**The problem:**
Quote the data below in full, minus the images.

**Given data:**
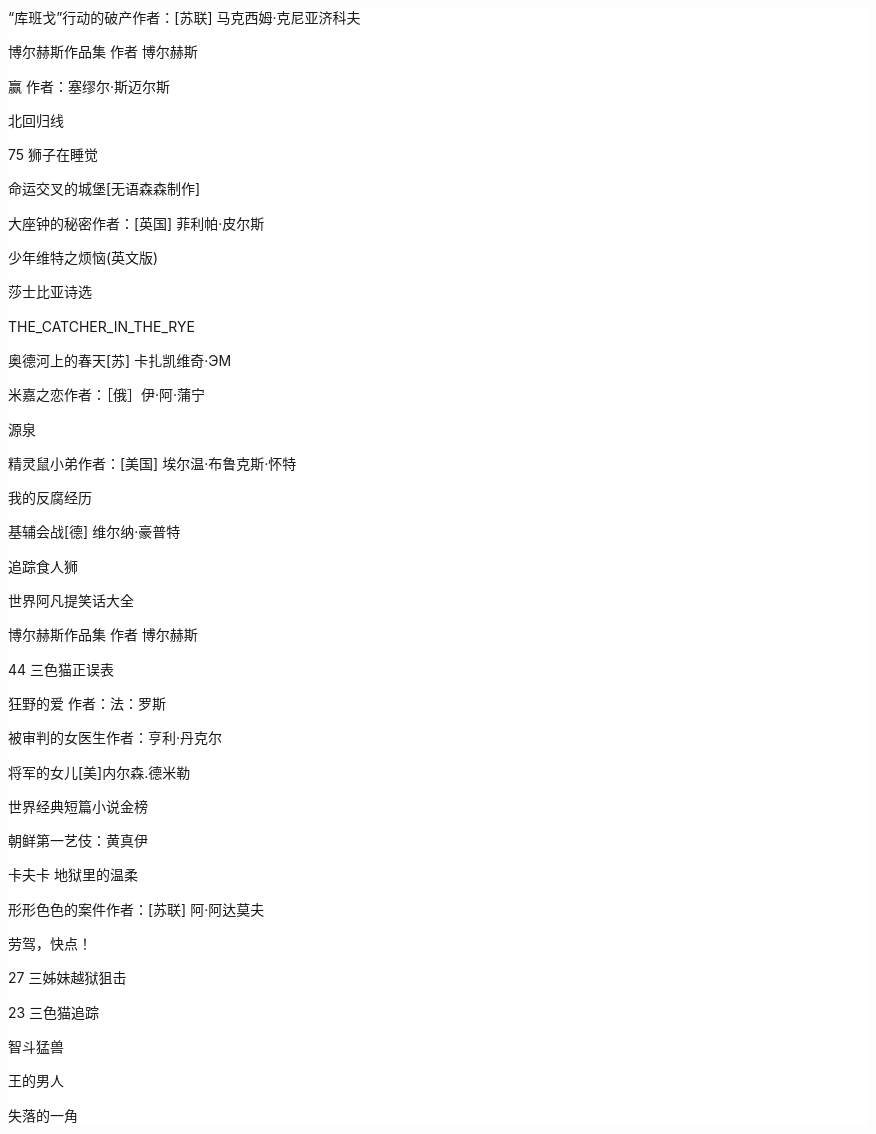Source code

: “库班戈”行动的破产作者：[苏联] 马克西姆·克尼亚济科夫

博尔赫斯作品集 作者 博尔赫斯

赢 作者：塞缪尔·斯迈尔斯

北回归线

75 狮子在睡觉

命运交叉的城堡[无语森森制作]

大座钟的秘密作者：[英国] 菲利帕·皮尔斯

少年维特之烦恼(英文版)

莎士比亚诗选

THE_CATCHER_IN_THE_RYE

奥德河上的春天[苏] 卡扎凯维奇·ЭМ

米嘉之恋作者：［俄］伊·阿·蒲宁

源泉

精灵鼠小弟作者：[美国] 埃尔温·布鲁克斯·怀特

我的反腐经历

基辅会战[德] 维尔纳·豪普特

追踪食人狮

世界阿凡提笑话大全 

博尔赫斯作品集 作者 博尔赫斯

44 三色猫正误表

狂野的爱  作者：法：罗斯

被审判的女医生作者：亨利·丹克尔

将军的女儿[美]内尔森.德米勒

世界经典短篇小说金榜 

朝鲜第一艺伎：黄真伊

卡夫卡 地狱里的温柔

形形色色的案件作者：[苏联] 阿·阿达莫夫

劳驾，快点！

27 三姊妹越狱狙击

23 三色猫追踪

智斗猛兽

王的男人

失落的一角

**Your solution:**
Source code

: “库班戈”行动的破产作者：[苏联] 马克西姆·克尼亚济科夫

博尔赫斯作品集 作者 博尔赫斯

赢 作者：塞缪尔·斯迈尔斯

北回归线

75 狮子在睡觉

命运交叉的城堡[无语森森制作]

大座钟的秘密作者：[英国] 菲利帕·皮尔斯

少年维特之烦恼(英文版)

莎士比亚诗选

THE_CATCHER_IN_THE_RYE

奥德河上的春天[苏] 卡扎凯维奇·ЭМ

米嘉之恋作者：［俄］伊·阿·蒲宁

源泉

精灵鼠小弟作者：[美国] 埃尔温·布鲁克斯·怀特

我的反腐经历

基辅会战[德] 维尔纳·豪普特

追踪食人狮

世界阿凡提笑话大全 

博尔赫斯作品集 作者 博尔赫斯

44 三色猫正误表

狂野的爱  作者：法：罗斯

被审判的女医生作者：亨利·丹克尔

将军的女儿[美]内尔森.德米勒

世界经典短篇小说金榜 

朝鲜第一艺伎：黄真伊

卡夫卡 地狱里的温柔

形形色色的案件作者：[苏联] 阿·阿达莫夫

劳驾，快点！

27 三姊妹越狱狙击

23 三色猫追踪

智斗猛兽

王的男人

失落的一角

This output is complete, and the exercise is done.